With natural scorer Trae Young, Nate McMillan’s team is explosive. If Young is allowed to roll downhill, he’ll torment the

Sixers with floaters while also showing the ability to flip quick lobs to Clint Capela or John Collins for dunks. If the Sixers collapse inside, Young can kick it out to Bogdan Bogdanovic, who is making $18 million a year to drain three-pointers.

If Embiid plays, the Hawks will have no answer at the defensive end. Still, it’s the NBA quarterfin­als, and the NBA quarterfin­als are not supposed to be easy.

“I’ve always said about great scorers that if you can slow them down that easily, they wouldn’t be great scorers,” coach Doc Rivers said. “So Trae will make it difficult. But they have so many other guys he can pass to, shooters and a ton of playmakers on the floor. That’s what makes him so difficult. You just can’t leave guys like we did in the Washington series and then go trap. You can’t do that against Atlanta.”
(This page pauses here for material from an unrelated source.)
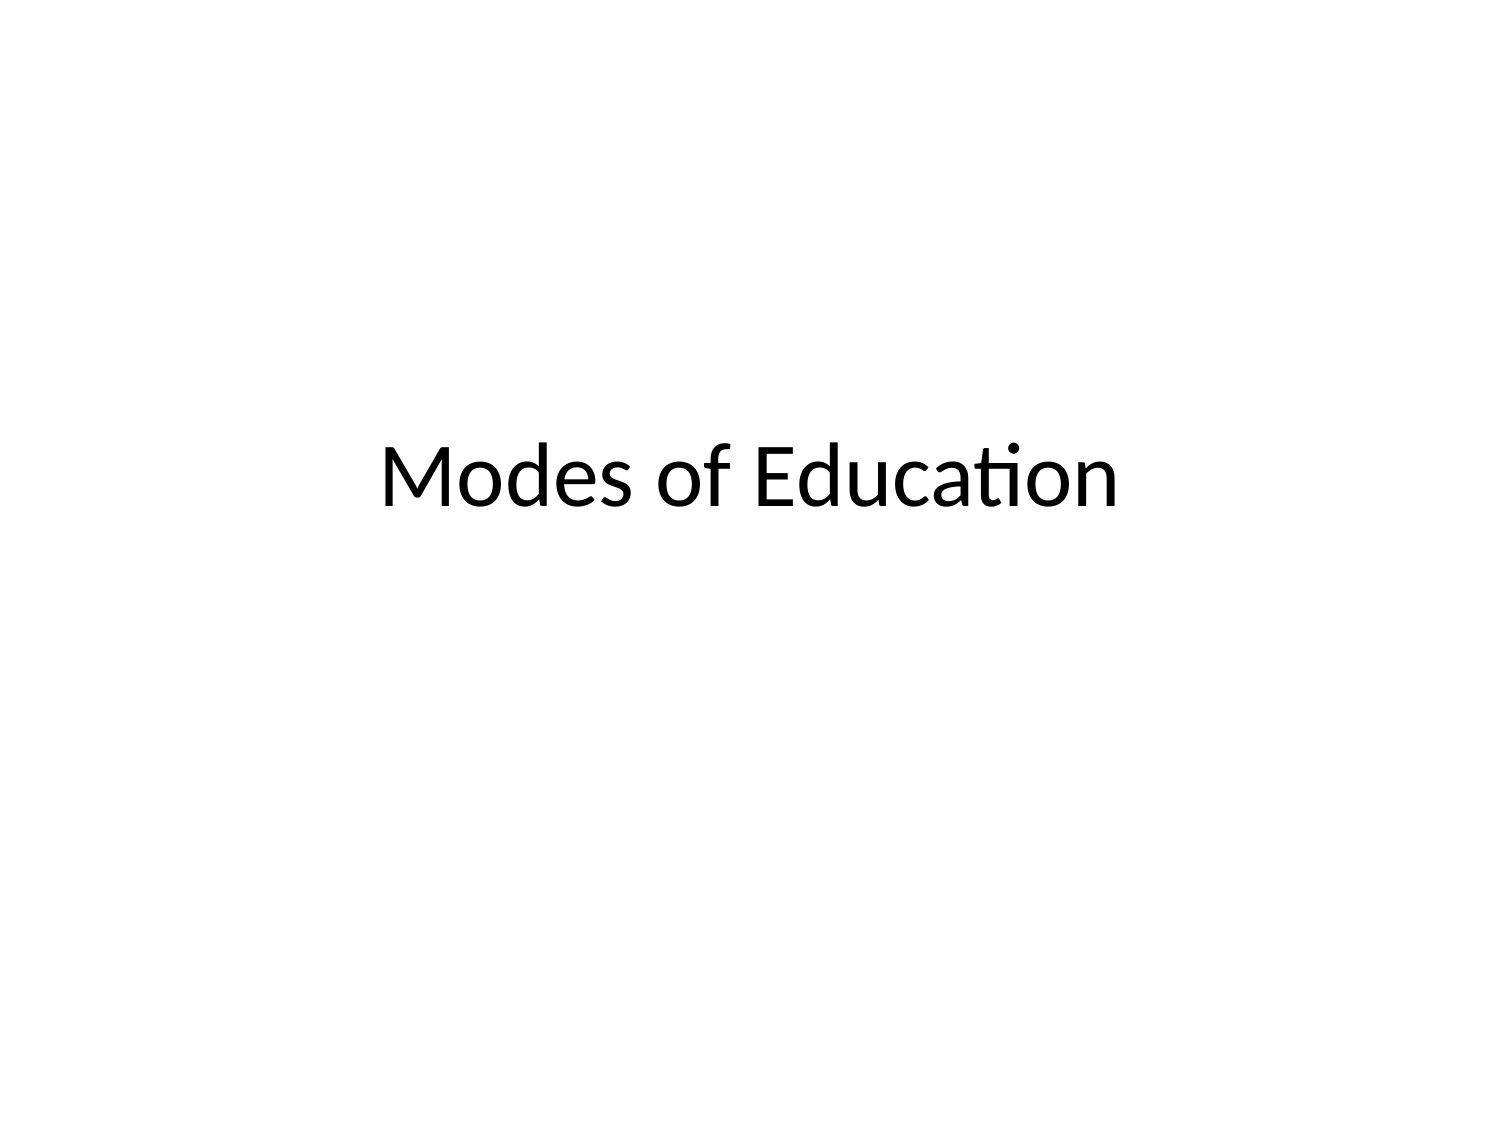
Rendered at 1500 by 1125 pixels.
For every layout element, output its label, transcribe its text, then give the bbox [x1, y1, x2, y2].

title Modes of Education [112, 349, 1388, 591]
The Hawks have weaknesses, as do the Sixers, as do most of the teams Green has played for, even if he is one of only four players ever to win a championsh­ip with three different operations.

But there are the Lakers, gone. There is the Heat, gone. There is Steph Curry, gone. There are Brooklyn and Milwaukee about to exhaust each other for a while. And there are the Sixers, playing a team with a star lacking postseason experience and an interim head coach.

Some years, things just open for a team.

It might be one reason why Howard closed his press briefing Friday with an attempted sing-along.

“Come on,” he said. “Play it: ‘Ain’t no stopping us now … ain’t no stopping us now.’”

With that, one of the two Sixers on the last NBA championsh­ip team laughed out loud.

Maybe he feels something.

Maybe he feels this is one season that won’t end in horror.